The amendment changes the requirements with respect to installation or use of a facility component located within the restricted area as defined in 10 CFR Part 20 or change the surveillance requirements. The NRC staff has determined that the amendment involves no significant increase in the amounts, and no significant change in the types, of any effluents that may be released offsite, and that there is no significant increase in individual or cumulative occupational radiation exposure. The Commission has previously issued a proposed finding that the amendment involves no significant hazards consideration and there has been no public comment on such finding (71 FR 53718).

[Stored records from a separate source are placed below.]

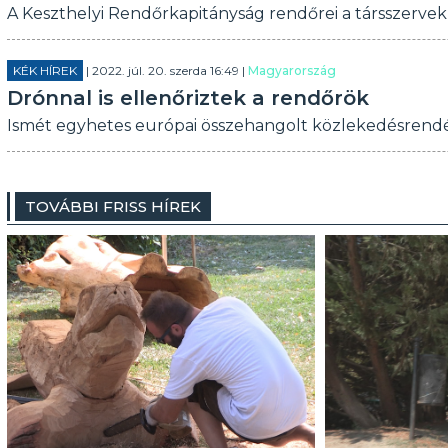
A Keszthelyi Rendőrkapitányság rendőrei a társszervekk
KÉK HÍREK
| 2022. júl. 20. szerda 16:49 |
Magyarország
Drónnal is ellenőriztek a rendőrök
Ismét egyhetes európai összehangolt közlekedésrendés
TOVÁBBI FRISS HÍREK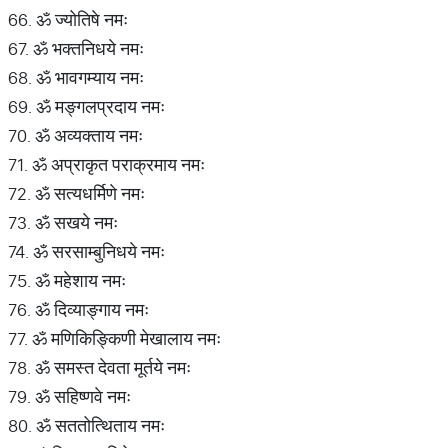
66. ॐ ज्योतिषे नमः
67. ॐ भक्तनिधये नमः
68. ॐ भावगम्याय नमः
69. ॐ मङ्गलप्रदाय नमः
70. ॐ अव्यक्ताय नमः
71. ॐ अप्राकृत पराक्रमाय नमः
72. ॐ सत्यधर्मिणे नमः
73. ॐ सखये नमः
74. ॐ सरसाम्बुनिधये नमः
75. ॐ महेशाय नमः
76. ॐ दिव्याङ्गाय नमः
77. ॐ मणिकिङ्किणी मेखालाय नमः
78. ॐ समस्त देवता मूर्तये नमः
79. ॐ सहिष्णवे नमः
80. ॐ सततोत्थिताय नमः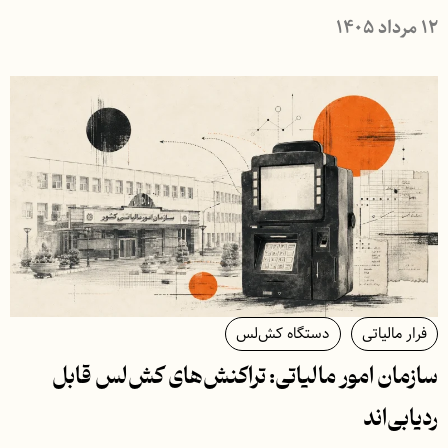
۱۲ مرداد ۱۴۰۵
فرار مالیاتی
دستگاه کش‌لس
سازمان امور مالیاتی: تراکنش‌های کش‌لس قابل
ردیابی‌اند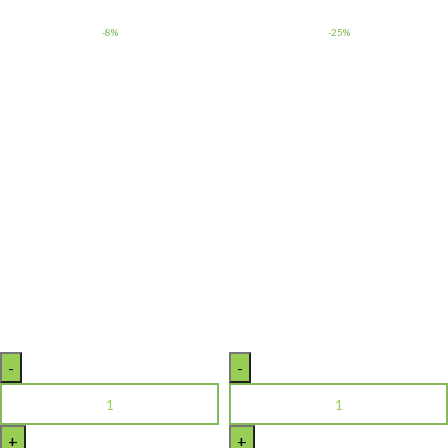
-8%
-25%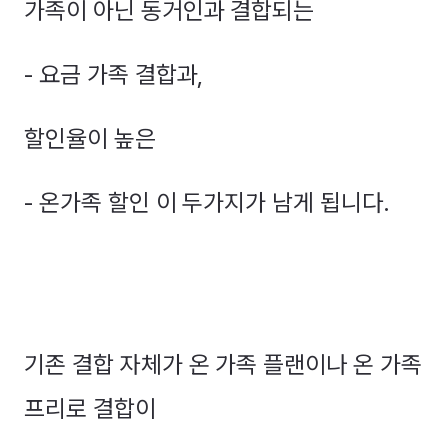
가족이 아닌 동거인과 결합되는
- 요금 가족 결합과,
할인율이 높은
- 온가족 할인 이 두가지가 남게 됩니다.
기존 결합 자체가 온 가족 플랜이나 온 가족
프리로 결합이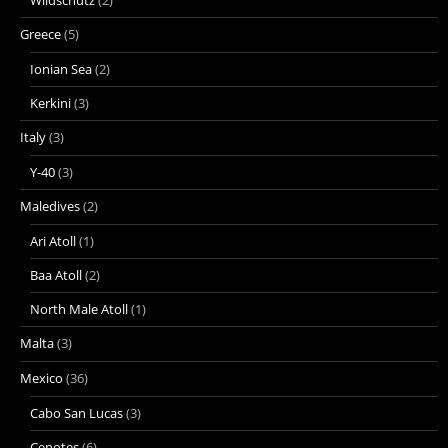
Wildschutz
(2)
Greece
(5)
Ionian Sea
(2)
Kerkini
(3)
Italy
(3)
Y-40
(3)
Maledives
(2)
Ari Atoll
(1)
Baa Atoll
(2)
North Male Atoll
(1)
Malta
(3)
Mexico
(36)
Cabo San Lucas
(3)
Cenotes
(6)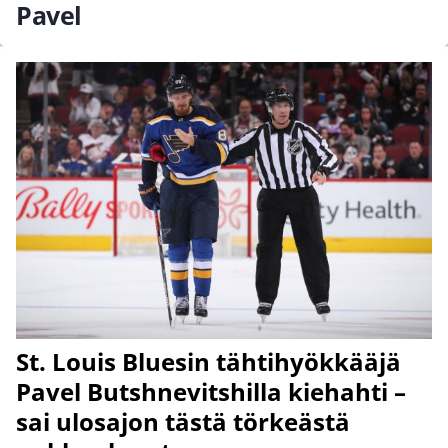
Pavel
St. Louis Bluesin tähtihyökkääjä
Pavel Butshnevitshilla kiehahti –
sai ulosajon tästä törkeästä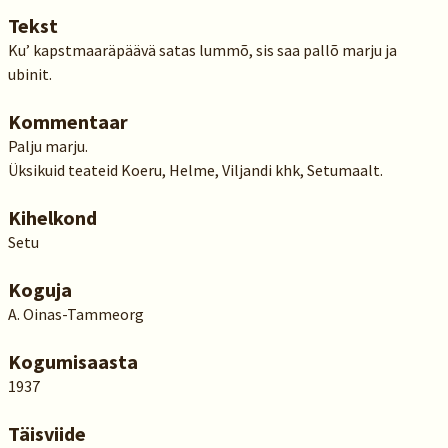
Tekst
Ku’ kapstmaaräpäävä satas lummõ, sis saa pallõ marju ja
ubinit.
Kommentaar
Palju marju.
Üksikuid teateid Koeru, Helme, Viljandi khk, Setumaalt.
Kihelkond
Setu
Koguja
A. Oinas-Tammeorg
Kogumisaasta
1937
Täisviide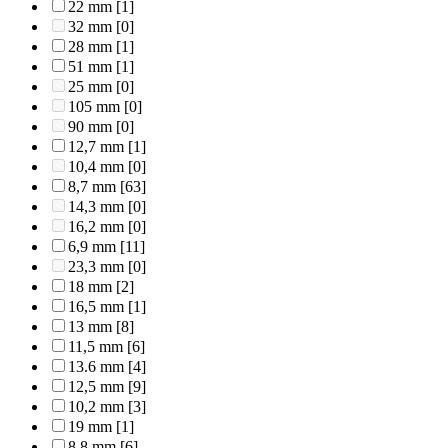
22 mm
[1]
32 mm
[0]
28 mm
[1]
51 mm
[1]
25 mm
[0]
105 mm
[0]
90 mm
[0]
12,7 mm
[1]
10,4 mm
[0]
8,7 mm
[63]
14,3 mm
[0]
16,2 mm
[0]
6,9 mm
[11]
23,3 mm
[0]
18 mm
[2]
16,5 mm
[1]
13 mm
[8]
11,5 mm
[6]
13.6 mm
[4]
12,5 mm
[9]
10,2 mm
[3]
19 mm
[1]
8,8 mm
[6]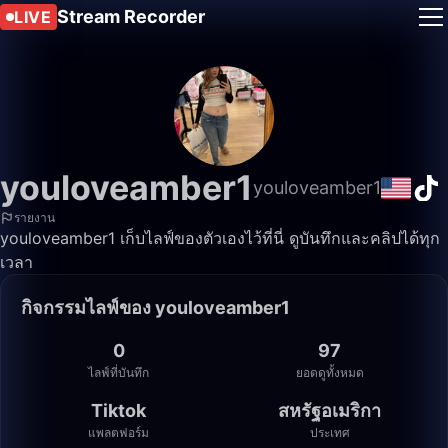
Stream Recorder
LIVE
youloveamber1
youloveamber1
รายงาน
youloveamber1 เก็บไลฟ์ของตัวเองไว้ที่นี่ ดูบันทึกและคลิปได้ทุก
เวลา
กิจกรรมไลฟ์ของ youloveamber1
0
97
ไลฟ์ที่บันทึก
ยอดดูทั้งหมด
Tiktok
สหรัฐอเมริกา
แพลตฟอร์ม
ประเทศ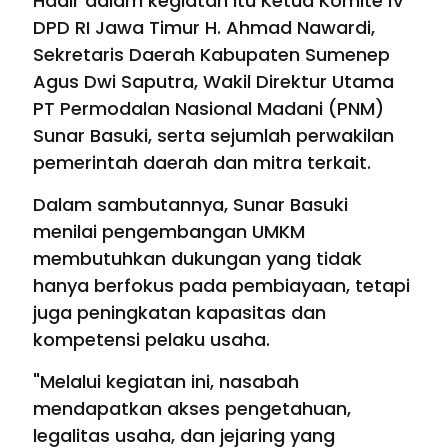
Hadir dalam kegiatan itu Ketua Komite IV
DPD RI Jawa Timur H. Ahmad Nawardi,
Sekretaris Daerah Kabupaten Sumenep
Agus Dwi Saputra, Wakil Direktur Utama
PT Permodalan Nasional Madani (PNM)
Sunar Basuki, serta sejumlah perwakilan
pemerintah daerah dan mitra terkait.
Dalam sambutannya, Sunar Basuki
menilai pengembangan UMKM
membutuhkan dukungan yang tidak
hanya berfokus pada pembiayaan, tetapi
juga peningkatan kapasitas dan
kompetensi pelaku usaha.
"Melalui kegiatan ini, nasabah
mendapatkan akses pengetahuan,
legalitas usaha, dan jejaring yang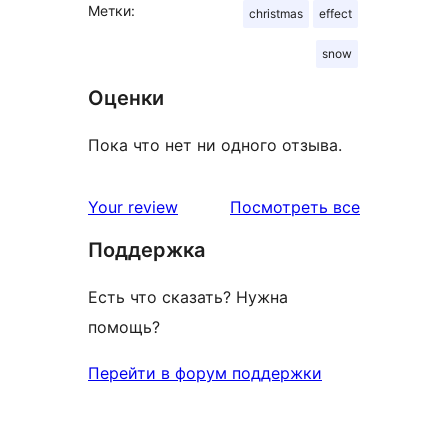
Метки:
christmas
effect
snow
Оценки
Пока что нет ни одного отзыва.
отзывы
Your review
Посмотреть все
Поддержка
Есть что сказать? Нужна
помощь?
Перейти в форум поддержки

Accordingly, the amendment meets the eligibility criteria for categorical exclusion set forth in 10 CFR 51.22(c)(9). Pursuant to 10 CFR 51.22(b),

no environmental impact statement or environmental assessment need be prepared in connection with the issuance of the amendment.

8.0 CONCLUSION

The Commission has concluded, based on the considerations discussed above, that: (1) there is reasonable assurance that the health and safety of the public will not be endangered by operation in the proposed manner, (2) such activities will be conducted in compliance with the Commission's regulations, and (3) the issuance of the amendment will not be inimical to the common defense and security or to the health and safety of the public.